A recent session on Conflict Management and Crisis Communication was taught by Bill White, VP of Corporate Communications for Sprint. Bishop Johnston sat in on the session for a time, as did Rockhurst University President Father Tom Curran, SJ. The session was interactive with White and Helzberg Professor of Analytics and Management Myles Gartland both asking and answering questions. Social media was discussed as were the difference between issues and crises, and how communication is best managed.
Bishop Johnston recalled, “One of the things that hit me like a ton of bricks when I was ordained was that as soon as you’re ordained, the second half of your education begins. Everything up to ordination is, in a sense, Theory.” He added that yes, seminarians do practical things in their practicums, but “almost immediately after ordination, someone asks, ‘Can you bless me? Can I talk to you? Can we go to confession?’ and you realize this is different!
The first years are really a continuation of learning. You have real people, real life, real sorrows, real challenges and real joys. It’s human life with all its complexities. It’s a mix of the human condition.
“When made pastor,” Bishop Johnston said, “there’s another layer of complexity that’s added. It’s personalities, conflicts, money, communication, basic leadership. It’s then that you realize, ‘I don’t remember too many classes on this!’”
Father Hoye is one of the students. He reflected on what he has learned as a student and how he has implemented his new understanding and skills as a pastor. “I’ve learned that good communication skills are something that must be practiced intentionally.
“As a pastor,” he continued, “I’ve implemented some best practices learned with regards to management, specifically with my parish staff meetings. The staff seems happy with the new approach!”
A similar program was initiated in 2005, but fizzled out. This program is going strong. Father Hoye said he wanted to “note how appreciative he is of the Helzberg School of Management and its leaders … generous with their time and resources in helping us form priests into effective leaders for their communities.”

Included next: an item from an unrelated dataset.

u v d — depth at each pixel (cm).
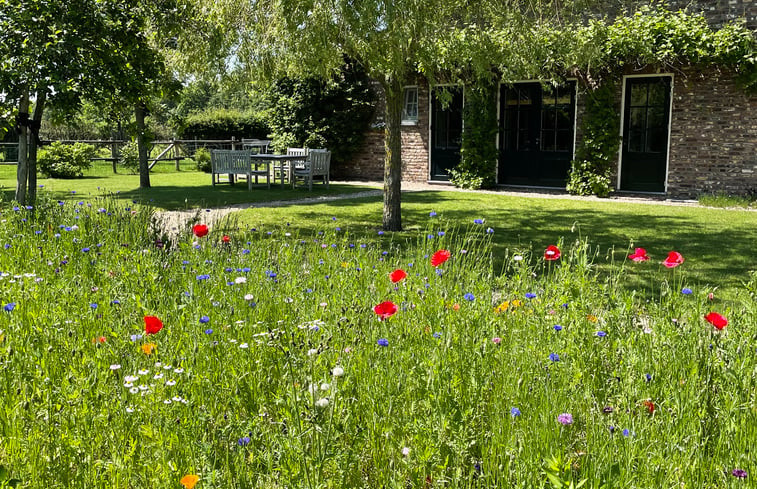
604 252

Jesuit Father Tom Curran likened his job as president of a large university with a pastorate of a large parish. “It’s making responsible decisions, maintaining good communication with staff and students/parishioners, and balancing the mission of the institution while staying true to your vocation. That’s part of the Rockhurst University niche: bringing leadership and management skills to bear while balancing vocations.”
The half-day monthly sessions go from September to May.